CUDA 12.3 and Python 3.9, with any TF, GPU not found

Is there a way to get the GPU’s to work? Python 3.11 works flawlessly. This is on RHEL 9.


[GCC 11.4.1 20230605 (Red Hat 11.4.1-2)] on linux

Type "help", "copyright", "credits" or "license" for more information.

>>> import os

>>>

>>> # Set TensorFlow log level to suppress warnings and info messages

>>> os.environ['TF_CPP_MIN_LOG_LEVEL'] = '3'

>>>

>>> # Now you can import and use TensorFlow

>>> import tensorflow as tf

>>> import tensorflow as tf

>>> print(tf.sysconfig.get_build_info())

OrderedDict([('cpu_compiler', '/usr/lib/llvm-17/bin/clang'), ('cuda_compute_capabilities', ['sm_50', 'sm_60', 'sm_70', 'sm_80', 'compute_90']), ('cuda_version', '12.3'), ('cudnn_version', '8'), ('is_cuda_build', True), ('is_rocm_build', False), ('is_tensorrt_build', True)])

>>>

>>> physical_devices = tf.config.list_physical_devices('GPU')

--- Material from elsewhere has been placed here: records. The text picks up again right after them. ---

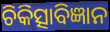
ଚିକିତ୍ସାବିଜ୍ଞାନ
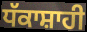
ਧੱਕਾਸ਼ਾਹੀ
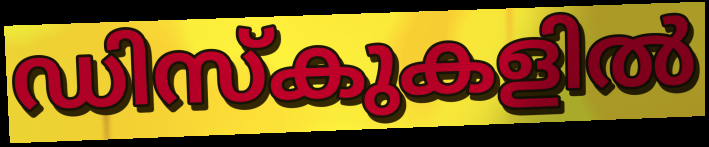
ഡിസ്കുകളിൽ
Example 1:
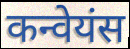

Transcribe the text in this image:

कन्वेयंस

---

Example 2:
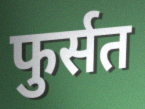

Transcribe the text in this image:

फुर्सत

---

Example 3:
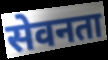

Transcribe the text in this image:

सेवनता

>>> print(physical_devices)

[]

>>>

>>> physical_devices = tf.config.list_physical_devices('GPU')

>>> print(physical_devices)

[]

>>>

pip show tf-nightly

Name: tf-nightly

Version: 2.16.0

Summary: TensorFlow is an open source machine learning framework for everyone.

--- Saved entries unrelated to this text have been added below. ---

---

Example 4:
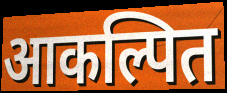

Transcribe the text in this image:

आकल्पित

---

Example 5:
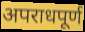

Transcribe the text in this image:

अपराधपूर्ण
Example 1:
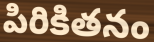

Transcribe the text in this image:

పిరికితనం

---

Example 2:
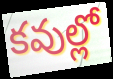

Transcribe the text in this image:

కవుల్లో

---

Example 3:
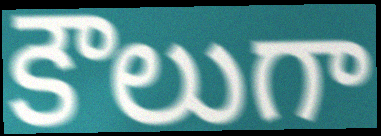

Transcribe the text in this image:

కౌలుగా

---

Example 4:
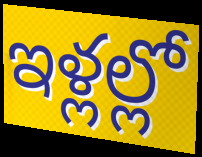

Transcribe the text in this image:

ఇళ్లల్లో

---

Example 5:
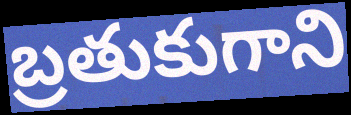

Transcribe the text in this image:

బ్రతుకుగాని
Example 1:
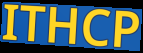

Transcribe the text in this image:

ITHCP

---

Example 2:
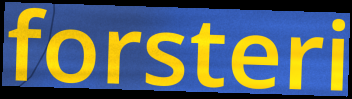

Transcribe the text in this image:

forsteri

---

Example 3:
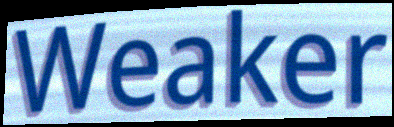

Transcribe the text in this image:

Weaker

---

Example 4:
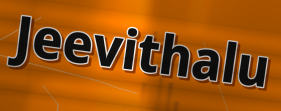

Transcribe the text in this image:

Jeevithalu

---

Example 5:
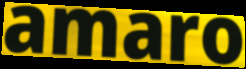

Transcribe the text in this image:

amaro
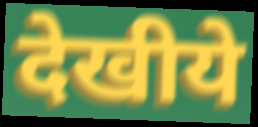
देखीये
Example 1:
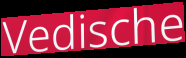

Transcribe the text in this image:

Vedische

Home-page: https://www.tensorflow.org/

Author: Google Inc.

Author-email: packages@tensorflow.org

License: Apache 2.0

Location: /usr/local/lib64/python3.9/site-packages

Requires: absl-py, astunparse, flatbuffers, gast, google-pasta, grpcio, h5py, keras-nightly, libclang, ml-dtypes, numpy, opt-einsum, packaging, protobuf, requests, setuptools, six, tb-nightly, tensorflow-io-gcs-filesystem, termcolor, typing-extensions, wrapt

Required-by:

Hi @RtheK, I was able to detect gpu with tensorflow 2.16-nightly.

Could please let us know in which environment you are facing an issue. Also i can see that you are using CUDA 12.3. could you please try by using CUDA 12.2. Thank You.

RHEL 9, Python 3.9, cudnn 12.9, and just upgraded CUDA to 12.4. Oddly, I have 2 GPU nodes that work just fine. The fix was to set CUDNN_PATH and include CUDNN_PATH/lib to $LD_LIBRARY_PATH. This one node has the same packages, but clearly there is some difference that I can’t find:

python3 -c "import tensorflow as tf; print(tf.config.list_physical_devices('GPU'))"

2024-02-26 14:35:16.580905: I tensorflow/core/util/port.cc:113] oneDNN custom operations are on. You may see slightly different numerical results due to floating-point round-off errors from different computation orders. To turn them off, set the environment variable `TF_ENABLE_ONEDNN_OPTS=0`.

2024-02-26 14:35:16.581143: I external/local_tsl/tsl/cuda/cudart_stub.cc:32] Could not find cuda drivers on your machine, GPU will not be used.

2024-02-26 14:35:16.584441: I external/local_tsl/tsl/cuda/cudart_stub.cc:32] Could not find cuda drivers on your machine, GPU will not be used.

2024-02-26 14:35:16.625948: I tensorflow/core/platform/cpu_feature_guard.cc:210] This TensorFlow binary is optimized to use available CPU instructions in performance-critical operations.

To enable the following instructions: AVX2 AVX512F AVX512_VNNI AVX512_BF16 AVX512_FP16 AVX_VNNI AMX_TILE AMX_INT8 AMX_BF16 FMA, in other operations, rebuild TensorFlow with the appropriate compiler flags.

2024-02-26 14:35:17.760304: W tensorflow/core/common_runtime/gpu/gpu_device.cc:2251] Cannot dlopen some GPU libraries. Please make sure the missing libraries mentioned above are installed properly if you would like to use GPU. Follow the guide at https://www.tensorflow.org/install/gpu for how to download and setup the required libraries for your platform.

Skipping registering GPU devices...

[]

Notice that the log:

Could not find cuda drivers on your machine, GPU will not be used.

is repeated twice. That indicates 2 devices, and indeed, there are2 GPU’s, there has to be an env variable I am missing.